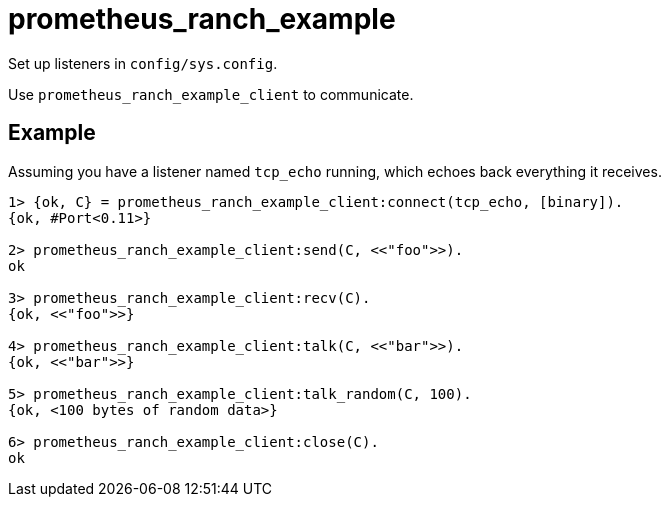 = prometheus_ranch_example

Set up listeners in `config/sys.config`.

Use `prometheus_ranch_example_client` to communicate.

== Example

Assuming you have a listener named `tcp_echo` running, which echoes back
everything it receives.

[source,erlang]
----
1> {ok, C} = prometheus_ranch_example_client:connect(tcp_echo, [binary]).
{ok, #Port<0.11>}

2> prometheus_ranch_example_client:send(C, <<"foo">>).
ok

3> prometheus_ranch_example_client:recv(C).
{ok, <<"foo">>}

4> prometheus_ranch_example_client:talk(C, <<"bar">>).
{ok, <<"bar">>}

5> prometheus_ranch_example_client:talk_random(C, 100).
{ok, <100 bytes of random data>}

6> prometheus_ranch_example_client:close(C).
ok
----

> [Instructions to follow]:
Only the pictures are to be left out; copy all the remaining material above exactly.

> [The answer]:
 = prometheus_ranch_example

Set up listeners in `config/sys.config`.

Use `prometheus_ranch_example_client` to communicate.

== Example

Assuming you have a listener named `tcp_echo` running, which echoes back
everything it receives.

[source,erlang]
----
1> {ok, C} = prometheus_ranch_example_client:connect(tcp_echo, [binary]).
{ok, #Port<0.11>}

2> prometheus_ranch_example_client:send(C, <<"foo">>).
ok

3> prometheus_ranch_example_client:recv(C).
{ok, <<"foo">>}

4> prometheus_ranch_example_client:talk(C, <<"bar">>).
{ok, <<"bar">>}

5> prometheus_ranch_example_client:talk_random(C, 100).
{ok, <100 bytes of random data>}

6> prometheus_ranch_example_client:close(C).
ok
----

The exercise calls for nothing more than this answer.